Data provided:
····················

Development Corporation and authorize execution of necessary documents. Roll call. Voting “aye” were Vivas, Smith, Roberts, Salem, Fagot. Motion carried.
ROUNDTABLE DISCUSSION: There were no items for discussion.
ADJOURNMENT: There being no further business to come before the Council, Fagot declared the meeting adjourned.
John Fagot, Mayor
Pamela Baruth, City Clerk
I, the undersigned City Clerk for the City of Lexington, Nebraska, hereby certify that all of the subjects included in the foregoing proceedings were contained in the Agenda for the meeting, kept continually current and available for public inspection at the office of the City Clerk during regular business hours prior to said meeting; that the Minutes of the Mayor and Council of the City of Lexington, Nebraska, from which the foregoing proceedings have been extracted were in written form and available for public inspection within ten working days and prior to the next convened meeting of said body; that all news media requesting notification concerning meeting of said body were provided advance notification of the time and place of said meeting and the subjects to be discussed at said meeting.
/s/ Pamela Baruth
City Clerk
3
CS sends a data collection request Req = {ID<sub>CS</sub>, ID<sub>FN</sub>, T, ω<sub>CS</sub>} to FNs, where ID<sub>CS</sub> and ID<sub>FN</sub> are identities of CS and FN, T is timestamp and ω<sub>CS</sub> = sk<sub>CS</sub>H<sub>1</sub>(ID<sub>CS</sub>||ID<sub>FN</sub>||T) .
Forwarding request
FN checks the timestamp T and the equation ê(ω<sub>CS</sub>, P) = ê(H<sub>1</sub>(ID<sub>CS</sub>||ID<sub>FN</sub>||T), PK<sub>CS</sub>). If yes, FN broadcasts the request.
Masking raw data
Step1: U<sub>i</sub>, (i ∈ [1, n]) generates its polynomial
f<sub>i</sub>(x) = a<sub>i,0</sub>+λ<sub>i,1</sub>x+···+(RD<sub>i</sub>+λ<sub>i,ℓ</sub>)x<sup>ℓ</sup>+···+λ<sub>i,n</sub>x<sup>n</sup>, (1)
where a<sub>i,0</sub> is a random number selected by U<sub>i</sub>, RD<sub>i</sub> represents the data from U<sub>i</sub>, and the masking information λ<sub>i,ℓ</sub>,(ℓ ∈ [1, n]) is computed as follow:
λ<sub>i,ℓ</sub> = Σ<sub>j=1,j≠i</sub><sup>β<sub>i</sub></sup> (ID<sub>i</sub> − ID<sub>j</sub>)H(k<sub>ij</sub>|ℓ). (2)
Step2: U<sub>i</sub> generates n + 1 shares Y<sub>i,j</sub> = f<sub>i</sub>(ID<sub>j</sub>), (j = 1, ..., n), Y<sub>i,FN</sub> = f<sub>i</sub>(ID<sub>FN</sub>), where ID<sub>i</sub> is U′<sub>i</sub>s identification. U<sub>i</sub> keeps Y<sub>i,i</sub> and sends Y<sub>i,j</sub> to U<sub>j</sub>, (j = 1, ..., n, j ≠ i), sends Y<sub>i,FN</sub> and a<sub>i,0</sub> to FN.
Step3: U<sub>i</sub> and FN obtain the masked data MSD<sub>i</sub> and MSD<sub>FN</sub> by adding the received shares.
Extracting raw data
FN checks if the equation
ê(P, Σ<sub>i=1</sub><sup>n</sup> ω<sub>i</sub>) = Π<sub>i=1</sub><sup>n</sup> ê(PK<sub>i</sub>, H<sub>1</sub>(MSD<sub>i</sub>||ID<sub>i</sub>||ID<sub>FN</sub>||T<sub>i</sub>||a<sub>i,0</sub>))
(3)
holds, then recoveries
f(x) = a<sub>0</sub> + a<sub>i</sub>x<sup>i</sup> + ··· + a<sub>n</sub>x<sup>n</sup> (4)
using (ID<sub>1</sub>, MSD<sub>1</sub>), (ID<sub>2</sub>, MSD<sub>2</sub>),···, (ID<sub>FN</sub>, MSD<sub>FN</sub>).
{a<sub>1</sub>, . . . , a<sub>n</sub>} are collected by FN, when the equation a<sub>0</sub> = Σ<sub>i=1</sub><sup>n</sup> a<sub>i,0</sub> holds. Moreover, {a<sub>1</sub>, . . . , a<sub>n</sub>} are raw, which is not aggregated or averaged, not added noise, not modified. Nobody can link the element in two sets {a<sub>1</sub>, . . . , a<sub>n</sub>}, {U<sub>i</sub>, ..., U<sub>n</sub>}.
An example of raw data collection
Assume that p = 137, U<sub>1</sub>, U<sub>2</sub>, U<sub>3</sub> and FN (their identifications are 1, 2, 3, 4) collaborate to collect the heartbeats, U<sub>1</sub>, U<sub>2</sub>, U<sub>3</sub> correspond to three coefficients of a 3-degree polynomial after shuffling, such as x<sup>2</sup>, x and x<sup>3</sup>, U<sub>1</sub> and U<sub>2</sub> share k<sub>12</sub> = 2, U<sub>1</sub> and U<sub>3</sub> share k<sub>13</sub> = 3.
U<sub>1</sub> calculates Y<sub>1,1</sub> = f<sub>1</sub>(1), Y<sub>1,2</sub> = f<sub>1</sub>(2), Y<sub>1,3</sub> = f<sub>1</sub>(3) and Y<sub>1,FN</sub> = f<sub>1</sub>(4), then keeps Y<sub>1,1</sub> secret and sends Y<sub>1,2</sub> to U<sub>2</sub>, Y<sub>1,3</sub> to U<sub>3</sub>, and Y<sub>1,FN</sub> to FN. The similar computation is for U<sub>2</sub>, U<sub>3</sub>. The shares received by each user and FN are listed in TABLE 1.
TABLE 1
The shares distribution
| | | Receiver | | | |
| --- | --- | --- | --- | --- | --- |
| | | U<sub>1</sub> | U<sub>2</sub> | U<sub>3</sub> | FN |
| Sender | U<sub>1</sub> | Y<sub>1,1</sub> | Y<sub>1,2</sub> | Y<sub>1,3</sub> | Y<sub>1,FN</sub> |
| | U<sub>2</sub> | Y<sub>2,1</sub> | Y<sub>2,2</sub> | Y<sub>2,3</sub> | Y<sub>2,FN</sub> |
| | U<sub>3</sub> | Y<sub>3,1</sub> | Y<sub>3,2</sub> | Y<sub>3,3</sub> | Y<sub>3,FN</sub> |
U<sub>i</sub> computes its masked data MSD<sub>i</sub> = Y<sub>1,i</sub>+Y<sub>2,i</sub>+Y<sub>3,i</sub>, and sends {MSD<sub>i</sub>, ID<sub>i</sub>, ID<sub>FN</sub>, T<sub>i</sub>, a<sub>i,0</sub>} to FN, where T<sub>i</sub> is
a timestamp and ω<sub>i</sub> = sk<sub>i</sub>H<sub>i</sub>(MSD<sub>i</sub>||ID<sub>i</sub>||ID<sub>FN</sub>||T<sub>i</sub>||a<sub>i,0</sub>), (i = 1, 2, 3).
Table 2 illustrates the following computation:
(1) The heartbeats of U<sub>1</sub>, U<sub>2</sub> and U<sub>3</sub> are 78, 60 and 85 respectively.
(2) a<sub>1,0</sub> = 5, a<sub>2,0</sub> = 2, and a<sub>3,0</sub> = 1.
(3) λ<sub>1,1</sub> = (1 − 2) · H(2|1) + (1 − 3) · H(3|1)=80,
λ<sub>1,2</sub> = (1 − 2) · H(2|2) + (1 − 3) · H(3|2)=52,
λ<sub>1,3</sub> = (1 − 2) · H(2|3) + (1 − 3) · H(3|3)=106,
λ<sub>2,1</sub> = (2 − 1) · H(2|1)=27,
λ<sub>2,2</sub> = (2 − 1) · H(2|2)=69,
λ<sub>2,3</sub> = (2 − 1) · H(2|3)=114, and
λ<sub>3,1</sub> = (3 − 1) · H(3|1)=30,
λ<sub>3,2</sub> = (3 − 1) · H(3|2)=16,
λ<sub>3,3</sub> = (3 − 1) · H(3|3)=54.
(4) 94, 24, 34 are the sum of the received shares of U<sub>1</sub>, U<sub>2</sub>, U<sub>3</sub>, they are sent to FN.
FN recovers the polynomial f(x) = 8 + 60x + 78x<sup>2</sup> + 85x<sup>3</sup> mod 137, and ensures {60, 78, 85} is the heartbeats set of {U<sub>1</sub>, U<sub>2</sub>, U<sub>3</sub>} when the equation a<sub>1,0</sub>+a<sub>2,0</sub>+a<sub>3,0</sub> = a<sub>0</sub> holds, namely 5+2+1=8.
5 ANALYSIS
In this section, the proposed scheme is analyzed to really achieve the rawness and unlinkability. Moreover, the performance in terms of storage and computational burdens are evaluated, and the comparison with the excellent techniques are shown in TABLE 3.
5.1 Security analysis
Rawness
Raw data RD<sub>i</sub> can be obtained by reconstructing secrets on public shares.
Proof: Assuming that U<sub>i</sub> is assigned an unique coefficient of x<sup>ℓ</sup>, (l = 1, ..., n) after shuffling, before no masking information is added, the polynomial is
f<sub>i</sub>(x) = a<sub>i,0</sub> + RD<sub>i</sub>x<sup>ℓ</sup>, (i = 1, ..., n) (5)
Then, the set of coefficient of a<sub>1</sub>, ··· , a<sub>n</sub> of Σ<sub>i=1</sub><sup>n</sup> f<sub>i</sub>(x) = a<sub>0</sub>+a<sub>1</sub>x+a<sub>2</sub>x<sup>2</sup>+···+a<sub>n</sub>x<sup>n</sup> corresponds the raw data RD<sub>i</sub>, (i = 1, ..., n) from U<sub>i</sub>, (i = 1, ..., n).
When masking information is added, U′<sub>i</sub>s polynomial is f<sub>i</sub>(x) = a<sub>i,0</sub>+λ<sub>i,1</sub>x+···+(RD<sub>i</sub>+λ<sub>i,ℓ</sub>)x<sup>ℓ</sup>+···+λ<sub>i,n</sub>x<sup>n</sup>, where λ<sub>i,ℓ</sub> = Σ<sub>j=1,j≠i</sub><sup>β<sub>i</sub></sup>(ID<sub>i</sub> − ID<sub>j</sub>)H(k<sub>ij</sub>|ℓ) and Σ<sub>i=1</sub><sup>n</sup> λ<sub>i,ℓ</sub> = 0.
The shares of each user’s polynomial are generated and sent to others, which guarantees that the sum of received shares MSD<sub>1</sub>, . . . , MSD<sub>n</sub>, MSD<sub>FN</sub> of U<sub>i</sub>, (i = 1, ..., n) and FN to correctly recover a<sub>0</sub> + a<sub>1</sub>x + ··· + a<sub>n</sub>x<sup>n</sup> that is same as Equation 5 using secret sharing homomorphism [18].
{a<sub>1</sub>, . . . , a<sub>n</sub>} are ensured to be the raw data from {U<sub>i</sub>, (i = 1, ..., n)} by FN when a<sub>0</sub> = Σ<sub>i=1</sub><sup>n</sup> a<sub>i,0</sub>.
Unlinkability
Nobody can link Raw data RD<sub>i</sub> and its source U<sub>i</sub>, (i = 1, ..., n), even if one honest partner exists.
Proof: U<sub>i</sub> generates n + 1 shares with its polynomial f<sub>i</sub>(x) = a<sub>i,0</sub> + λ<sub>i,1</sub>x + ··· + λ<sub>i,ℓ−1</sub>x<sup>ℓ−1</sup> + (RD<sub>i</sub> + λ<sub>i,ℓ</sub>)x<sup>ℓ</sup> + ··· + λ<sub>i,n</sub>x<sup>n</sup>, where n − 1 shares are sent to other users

····················

Work required:
Copy the lines above exactly, beginning at the line that has "λ<sub>3,3</sub> = (3 − 1) · H(3|3)=54." and stopping after the line that has "(4) 94, 24, 34", and omit the rest.

Finished task:
λ<sub>3,3</sub> = (3 − 1) · H(3|3)=54.
(4) 94, 24, 34 are the sum of the received shares of U<sub>1</sub>, U<sub>2</sub>, U<sub>3</sub>, they are sent to FN.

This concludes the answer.